Your reply should contain nothing except the lines from the one with "side table: none" through the end of the listing below, reproduced exactly and stripped of pictures.

━━━━

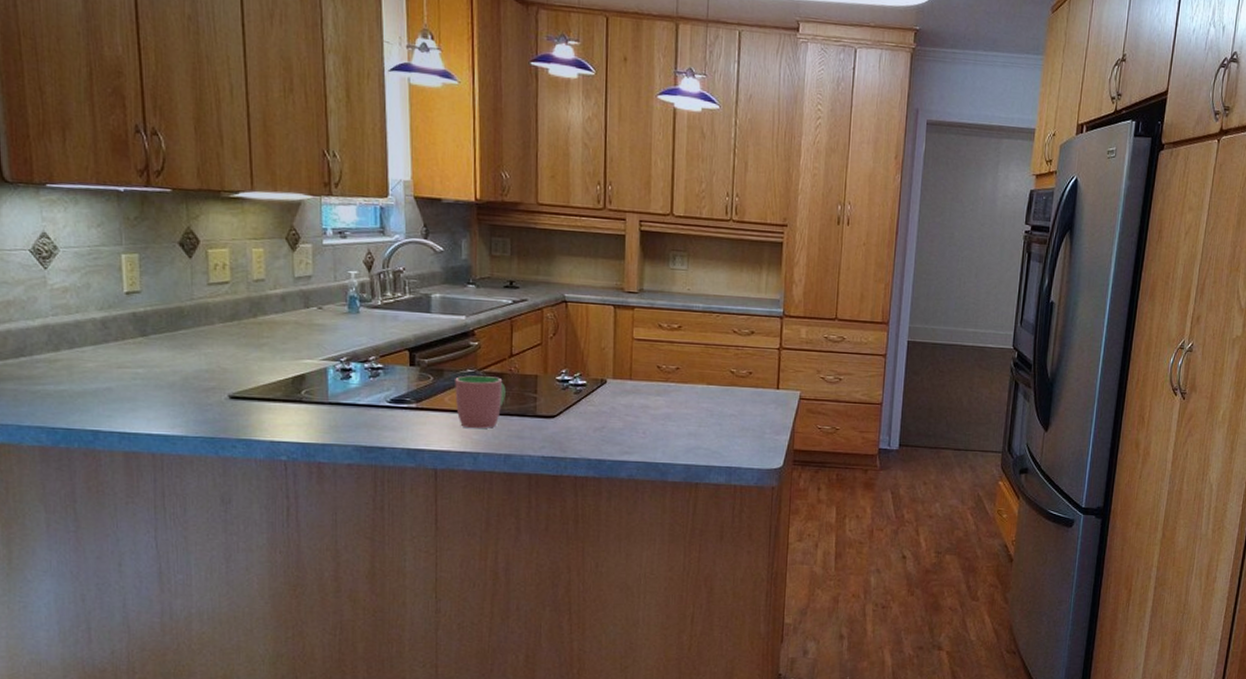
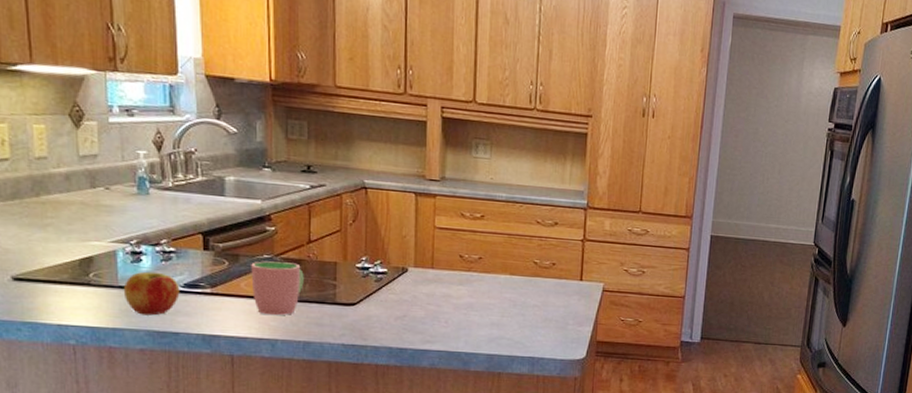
apple: none [333,388,387,431] -> present [123,271,180,316]

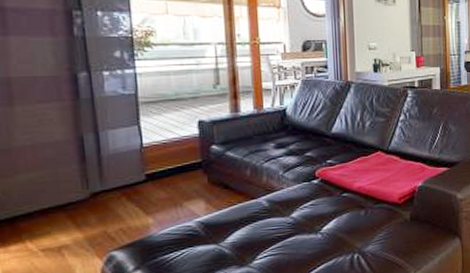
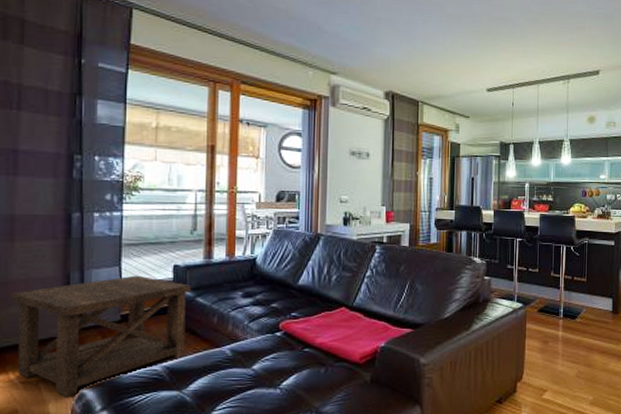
side table: none [18,133,219,261] -> present [12,275,191,397]

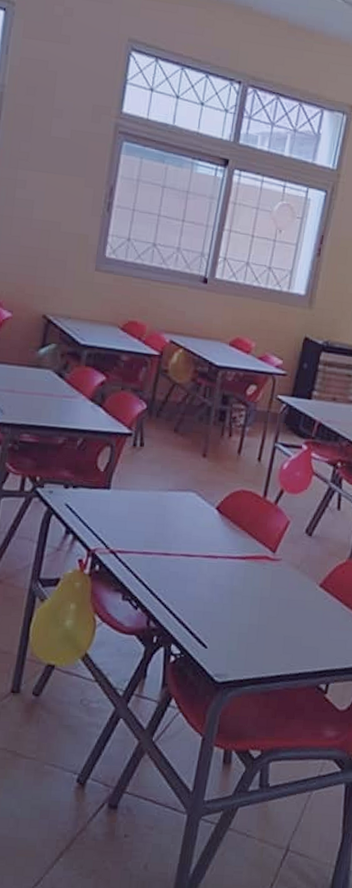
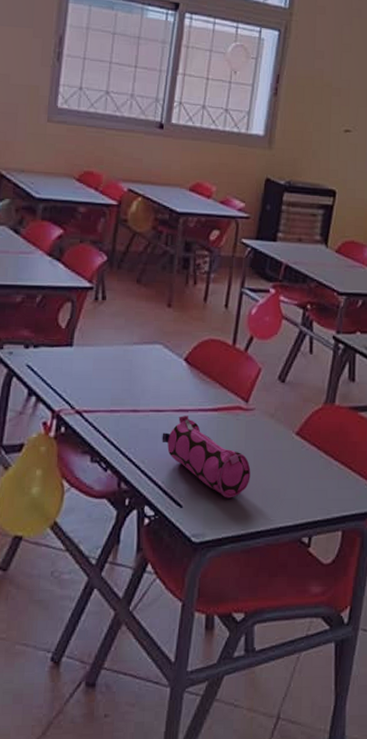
pencil case: none [190,561,275,643] -> present [162,416,251,498]

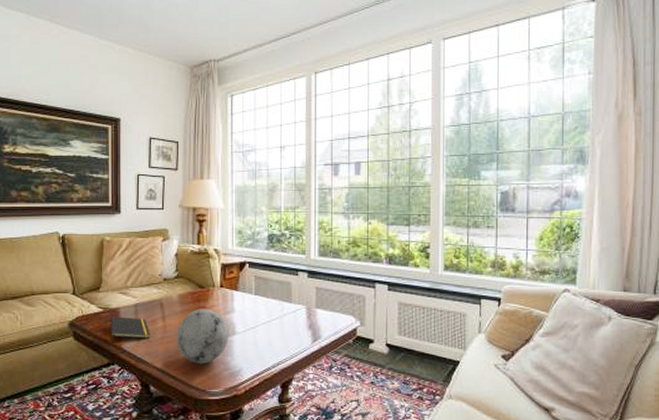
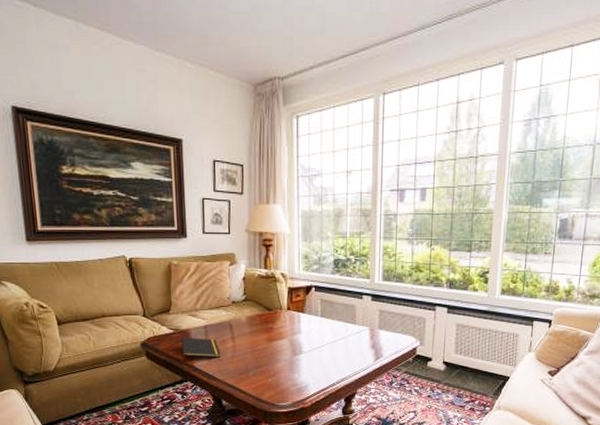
decorative orb: present [176,309,228,364] -> none [246,330,296,380]

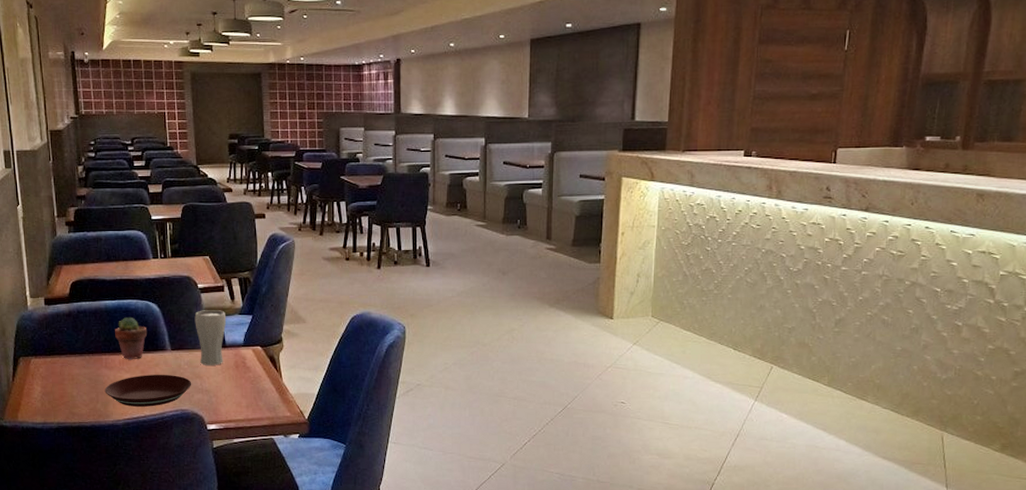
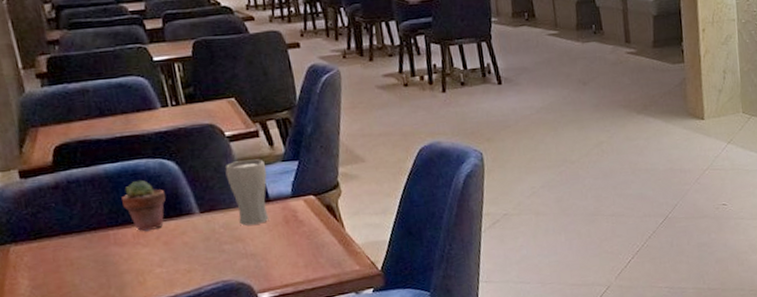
plate: present [104,375,192,407] -> none [117,241,233,287]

━━━━

Result for this task:
side table: none [18,133,219,261] -> present [12,275,191,397]

pencil case: none [190,561,275,643] -> present [162,416,251,498]

decorative orb: present [176,309,228,364] -> none [246,330,296,380]

plate: present [104,375,192,407] -> none [117,241,233,287]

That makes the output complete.